At the same time, research is informing the importance of balancing validating the child while expressing confidence in their child’s ability to face and manage challenges. Rather than swooping in and rescuing their child during a challenge, parents can validate the difficulty while also helping their child gradually build up their tolerance to discomfort for their healthy development, foster resilience and decrease the risk for anxiety disorders.
4. Set consistent routines.
Children feel secure (and, therefore, more confident and less anxious) when their daily routines are familiar and predictable. A consistent schedule gives children a predictable, calmer day.
This means having a consistent bedtime and bedtime routine that ensures adequate relaxation and sleep, which then helps children be more rested in the morning. A consistent wake up and breakfast routine, as well has having clothes picked out and backpacks packed the evening before, will help decrease feeling rushed in the morning and can help set up a more calm day. An after school routine of snack, relaxation, extracurriculars, homework and downtime/playtime helps set up a smoother transition to bedtime.
5. Prioritize health.
Healthy bodies and healthy minds are deeply interconnected. Make sure children are getting adequate sleep, physical activity and healthy nutrition.

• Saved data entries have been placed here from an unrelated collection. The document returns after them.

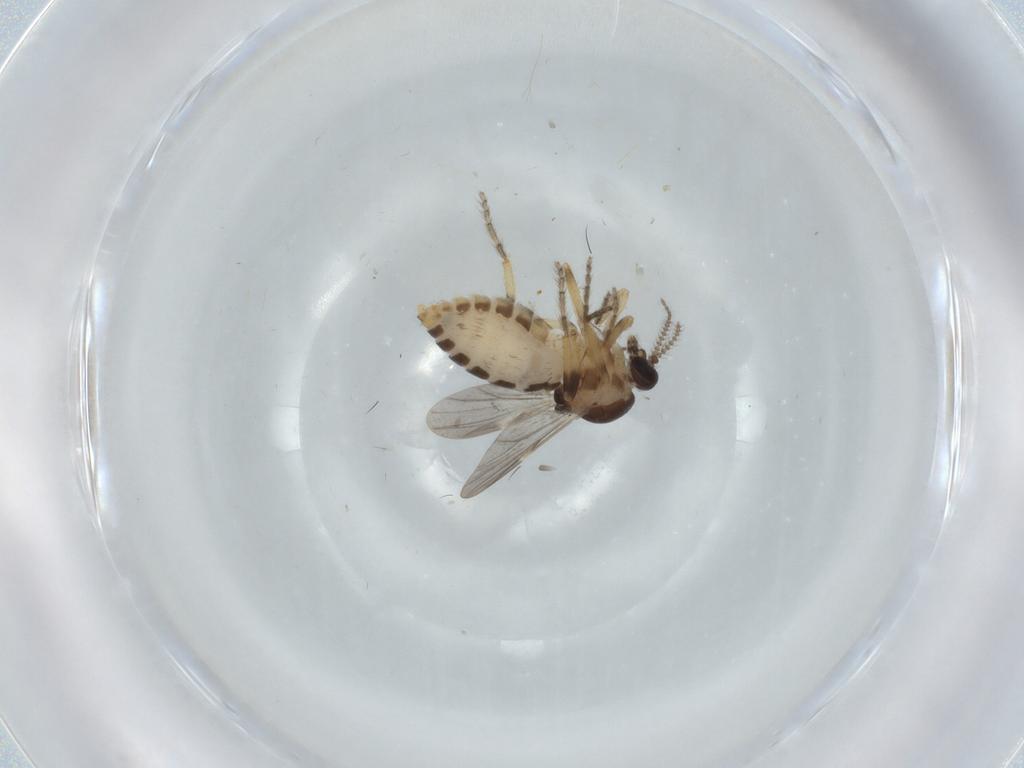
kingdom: Animalia
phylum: Arthropoda
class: Insecta
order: Diptera
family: Ceratopogonidae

For example, children ages 3-5 should sleep 10 to 13 hours (including naps) each day; children ages 6-12 should sleep 9 to 12 hours each night; and teenagers should sleep 8 to 10 hours per night to promote optimal health.
Find fun ways for your child to get adequate physical activity by finding an extracurricular that your child enjoys and has an active component, such as joining a sports team, swimming, gymnastics, dance or martial arts. Physical activity benefits physical health and helps decrease anxiety and stress while improving focus and mood.

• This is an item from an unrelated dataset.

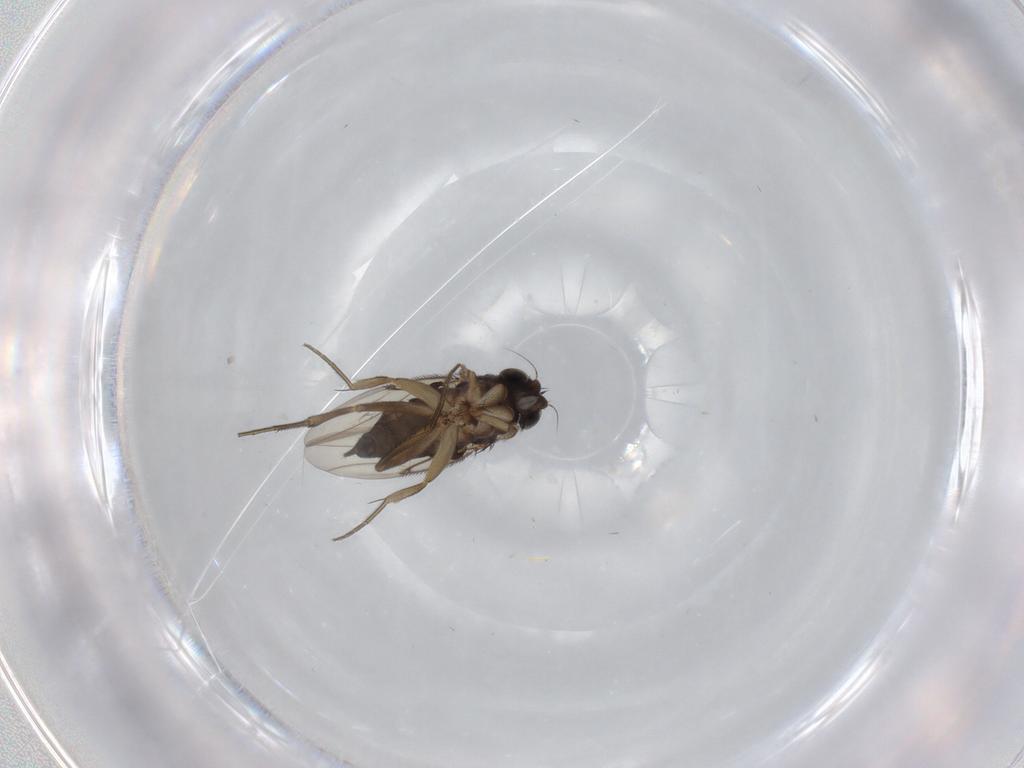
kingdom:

Health is also impacted by social connection and support. Parents can check in on how friendships and peer interactions are going — especially after the last year — in which many children missed opportunities to practice social skills. Parents may help facilitate outdoor compatible playmates to help strengthen social connection and skills for their children.

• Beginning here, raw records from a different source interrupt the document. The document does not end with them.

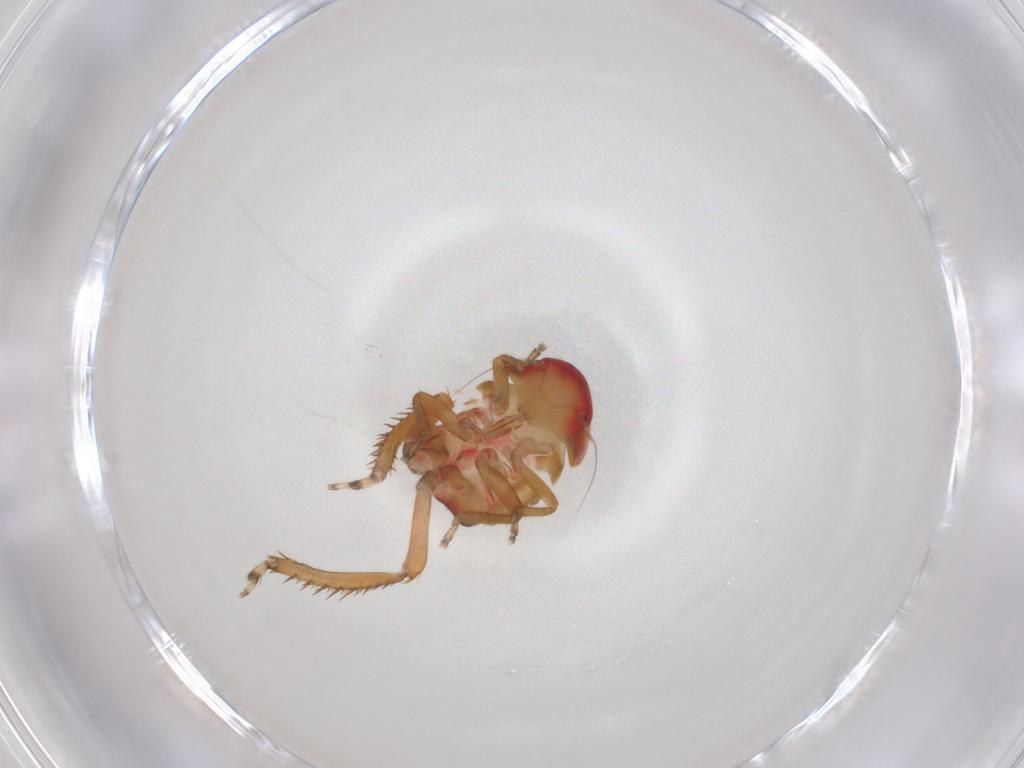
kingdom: Animalia
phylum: Arthropoda
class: Insecta
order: Hemiptera
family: Cicadellidae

When Should Parents Be Concerned?
While most children will adapt smoothly back to school, childhood anxiety disorders are the most common childhood mental health condition and throughout the pandemic, childhood psychiatric conditions have doubled.
Therefore, it’s important that parents are aware of what concerning signs to look out for. Warning signs vary depending on age, and may indicate the need for professional treatment if they persist for multiple weeks.
Preschoolers may show a regression in behaviors, such as:
— Thumb sucking.
— Sleep disturbances.
— Changes in appetite.
— Physical symptoms (body aches).
— An increased fear of the dark.
Elementary school children may have more:
— Clingy behaviors.
— Sleep disturbances.
— Difficulty with focus.
— Somatic complaints (headaches, stomachaches, nausea).
— School avoidance.
— Withdrawal from activities and friends.
Adolescents can have more:
— Agitation with increased conflict with family and friends.
— Loss of interest in previous areas of interest.
— Physical complaints.
— Delinquent behaviors.
— Difficulty with focus.
— Sleeping and eating disturbances.
— School avoidance.
If parents are seeing signs that indicate kids might be suffering from more serious cases of anxiety, they should talk to their pediatrician.